The Singapore hitmen then visits Liu Fei's home and requests him to assassinate Lai Shun, not knowing of their relationship. They then kidnap Lai Shun's family. Liu Fei leads the local hitmen on a wild goose chase, helping Lai Shun to escape from the sights of the hitmen, who spot him trying to hide at his sisters' homes. Linda attempts to rescue Lai Shun's family, but is strangled to death by Crow.

Despite Liu Fei's utmost efforts to protect Lai Shun, Crow and gang blow Liu Fei's plan, culminating in a battle of bullets that fells Lai Shun. Liu Fei finds Linda dead and engages in a gun battle with Dafa, Crow and gang. With all of Crow's henchmen dead, he challenges Liu Fei to a no-guns-brawl in the woods. The film ends as Liu Fei fatally bludgeons Crow with a stone and walks off.

===Subplot===
Jack Neo serves as the narrator of the film, touching on the complexities of filming a movie and the entertainment industry in general.

==Production==
Originally, after the near failure of the production effort from the highly successful film Money No Enough, Jack Neo approached BMP Productions about a new movie prospect, which demanded Neo to direct a hitman action movie, threatening to end their partnership and distribute Hollywood action films that would cut into Neo's margins, if he did not comply.

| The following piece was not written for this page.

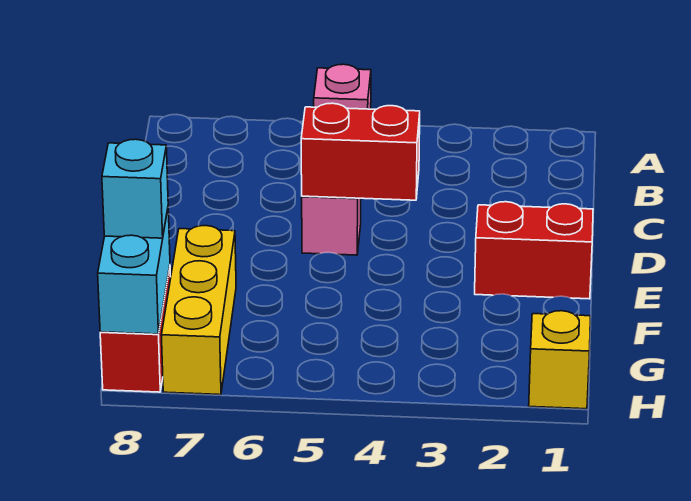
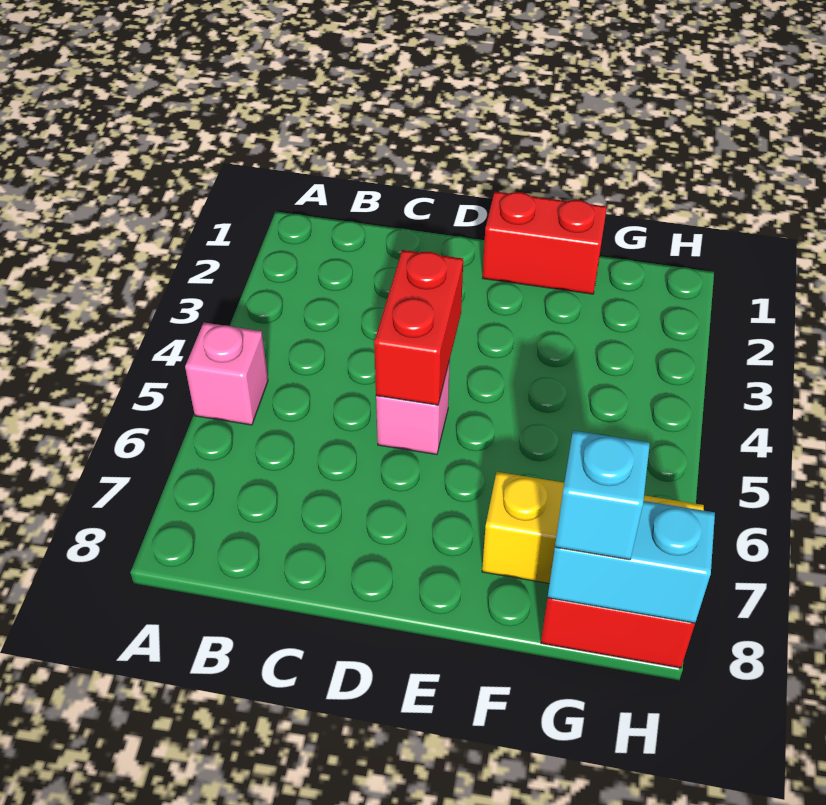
red 1x2 brick [475,202,593,299] -> red 1x2 brick turned to [483,192,607,294]
yellow 1x1 brick [529,311,590,409] -> none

Hitman in the City was planned by Neo to be an extension of his original eight-minute spoof movie, Replacement Killers, which won him the Best Director in the 1988 Singapore International Film Festival Silver Screen Awards.

Also while other filmmakers used Super 8 or Super 16 cameras and convert them into standard 35mm films during post production, Jack Neo wanted to post produce Hitman in the City on VCD, VHS and Singapore Chinese television channels instead of releasing it as a film to be released in cinemas. Neo then produced the telefilm using the Canon XL-2 DV camera. As Canon was a major sponsor for the telefilm, its products were advertised in the telefilm - specifically - the CanoScan FB 610 scanner, a BJC bubble inkjet printer and the CN600 laptop. Other sponsors included Acer, Institute Estetica De Beaute, Seksun Precision Engineering, Great World City, Fits Clothing, National Apparel and the now-defunct Singapore branch of Au Bon Pain. All sponsors were featured in the film as products used by the characters.

The office scenes were filmed at Seksun Corporation's headquarters in Yishun. The executive chairman of Seksun was Felix Ong, who played Black Fatty in the film and assisted with production. The mall scenes were filmed in Forum The Mall.

===Re-release===
After BMP Productions was restructured into MediaCorp Raintree Pictures between 2003 and 2005, MediaCorp remastered and re-released Hitman in the City in VCD, VHS and for the telefilm's first time, DVD. Though the remastered DVD edition's cover remains the same, the DVD edition also contains scenes that did not go into the final edit, a photo slideshow and the making of the film.

===Title===
The film goes by two titles - one being Replacement Killers and the other less-known Hitman in the City. The film went by the first name when it won an award at the Singapore International Film Festival, but appears to have been released on VCD under the second title. The Internet Movie Database lists the film's title as Sha shou yi chu shou (a Hanyu Pinyin rendering of the Chinese title), without mention of either English name.